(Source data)
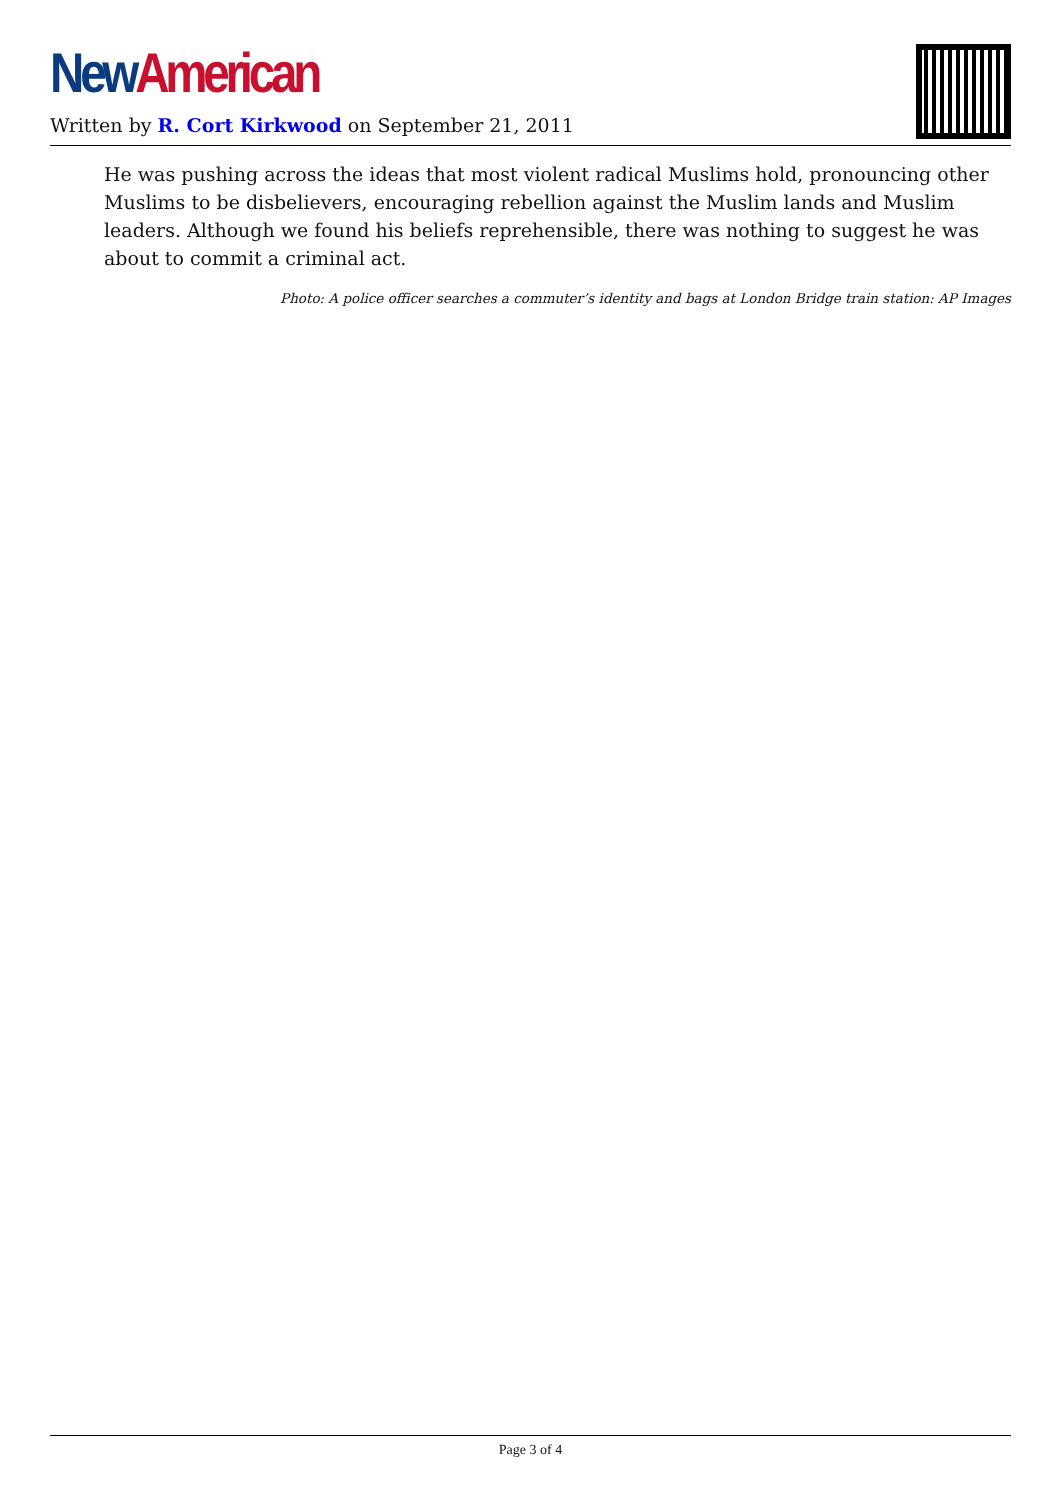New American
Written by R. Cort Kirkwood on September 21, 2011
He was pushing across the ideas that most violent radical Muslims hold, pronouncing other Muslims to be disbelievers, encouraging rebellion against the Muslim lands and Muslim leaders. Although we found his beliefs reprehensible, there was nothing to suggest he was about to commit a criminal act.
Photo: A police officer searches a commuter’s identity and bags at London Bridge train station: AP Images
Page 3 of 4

§ **YOUR TASK**:
Copy the records exactly. Skip the pictures.

§ **RESPONSE FOR THIS EXERCISE**:
New American
Written by R. Cort Kirkwood on September 21, 2011
He was pushing across the ideas that most violent radical Muslims hold, pronouncing other Muslims to be disbelievers, encouraging rebellion against the Muslim lands and Muslim leaders. Although we found his beliefs reprehensible, there was nothing to suggest he was about to commit a criminal act.
Photo: A police officer searches a commuter’s identity and bags at London Bridge train station: AP Images
Page 3 of 4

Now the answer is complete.